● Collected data
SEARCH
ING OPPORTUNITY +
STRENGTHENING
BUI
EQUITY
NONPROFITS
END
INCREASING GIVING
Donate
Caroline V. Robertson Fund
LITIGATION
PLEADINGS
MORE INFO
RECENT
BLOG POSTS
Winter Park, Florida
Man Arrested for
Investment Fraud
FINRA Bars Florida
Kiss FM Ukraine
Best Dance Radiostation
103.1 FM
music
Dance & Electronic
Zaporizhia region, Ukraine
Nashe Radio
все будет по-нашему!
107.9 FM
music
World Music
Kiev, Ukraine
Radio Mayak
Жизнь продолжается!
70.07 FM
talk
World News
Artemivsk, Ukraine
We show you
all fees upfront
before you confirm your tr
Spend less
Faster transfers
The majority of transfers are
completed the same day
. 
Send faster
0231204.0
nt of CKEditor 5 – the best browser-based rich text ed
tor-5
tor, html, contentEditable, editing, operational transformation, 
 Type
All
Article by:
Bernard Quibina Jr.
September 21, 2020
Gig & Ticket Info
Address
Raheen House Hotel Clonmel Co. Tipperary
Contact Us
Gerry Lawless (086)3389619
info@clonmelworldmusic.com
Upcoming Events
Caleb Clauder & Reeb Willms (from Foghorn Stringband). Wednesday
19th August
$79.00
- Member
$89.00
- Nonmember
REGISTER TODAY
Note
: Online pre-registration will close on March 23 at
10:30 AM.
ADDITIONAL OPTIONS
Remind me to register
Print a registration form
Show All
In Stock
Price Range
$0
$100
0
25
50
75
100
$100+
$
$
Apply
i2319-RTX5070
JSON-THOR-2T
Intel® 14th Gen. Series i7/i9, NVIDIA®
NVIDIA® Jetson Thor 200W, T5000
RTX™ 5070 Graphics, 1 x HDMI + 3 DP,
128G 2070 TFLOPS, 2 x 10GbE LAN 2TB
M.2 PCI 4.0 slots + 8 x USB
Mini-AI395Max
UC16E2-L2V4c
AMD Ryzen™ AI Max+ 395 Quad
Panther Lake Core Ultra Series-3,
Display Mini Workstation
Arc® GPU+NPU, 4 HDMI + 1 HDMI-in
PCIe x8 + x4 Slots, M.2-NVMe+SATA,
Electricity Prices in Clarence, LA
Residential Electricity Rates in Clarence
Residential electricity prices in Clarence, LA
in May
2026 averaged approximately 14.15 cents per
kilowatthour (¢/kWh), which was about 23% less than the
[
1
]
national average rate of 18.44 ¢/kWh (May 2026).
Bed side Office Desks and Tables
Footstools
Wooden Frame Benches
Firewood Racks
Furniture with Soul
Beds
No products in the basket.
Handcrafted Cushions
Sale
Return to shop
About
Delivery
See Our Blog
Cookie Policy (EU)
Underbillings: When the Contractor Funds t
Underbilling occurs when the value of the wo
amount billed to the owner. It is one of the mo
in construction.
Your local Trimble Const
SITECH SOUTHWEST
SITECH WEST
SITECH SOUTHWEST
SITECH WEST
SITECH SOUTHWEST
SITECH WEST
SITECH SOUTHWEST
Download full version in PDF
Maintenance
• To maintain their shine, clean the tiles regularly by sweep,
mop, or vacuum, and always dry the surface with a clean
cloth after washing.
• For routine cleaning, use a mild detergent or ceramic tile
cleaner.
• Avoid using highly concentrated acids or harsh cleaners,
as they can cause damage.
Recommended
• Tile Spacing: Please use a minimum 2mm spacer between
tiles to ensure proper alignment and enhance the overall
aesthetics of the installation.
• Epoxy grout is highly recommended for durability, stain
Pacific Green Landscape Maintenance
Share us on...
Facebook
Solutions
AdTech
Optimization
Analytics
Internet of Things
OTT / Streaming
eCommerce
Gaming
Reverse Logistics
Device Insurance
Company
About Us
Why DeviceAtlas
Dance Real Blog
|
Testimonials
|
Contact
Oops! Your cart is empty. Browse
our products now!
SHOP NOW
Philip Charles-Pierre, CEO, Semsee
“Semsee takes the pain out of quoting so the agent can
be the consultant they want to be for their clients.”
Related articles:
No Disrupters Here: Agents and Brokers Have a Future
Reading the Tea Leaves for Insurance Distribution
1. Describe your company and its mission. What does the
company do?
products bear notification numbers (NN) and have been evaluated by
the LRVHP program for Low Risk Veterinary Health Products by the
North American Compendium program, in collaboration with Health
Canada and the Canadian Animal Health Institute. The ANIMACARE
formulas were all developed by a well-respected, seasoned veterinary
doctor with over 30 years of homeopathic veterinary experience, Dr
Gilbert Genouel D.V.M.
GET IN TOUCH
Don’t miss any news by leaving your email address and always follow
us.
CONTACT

● TASK DETAILS
Only the lines that contain the string "highly" are to be copied from the records.

● ANSWER AREA
• Avoid using highly concentrated acids or harsh cleaners,
• Epoxy grout is highly recommended for durability, stain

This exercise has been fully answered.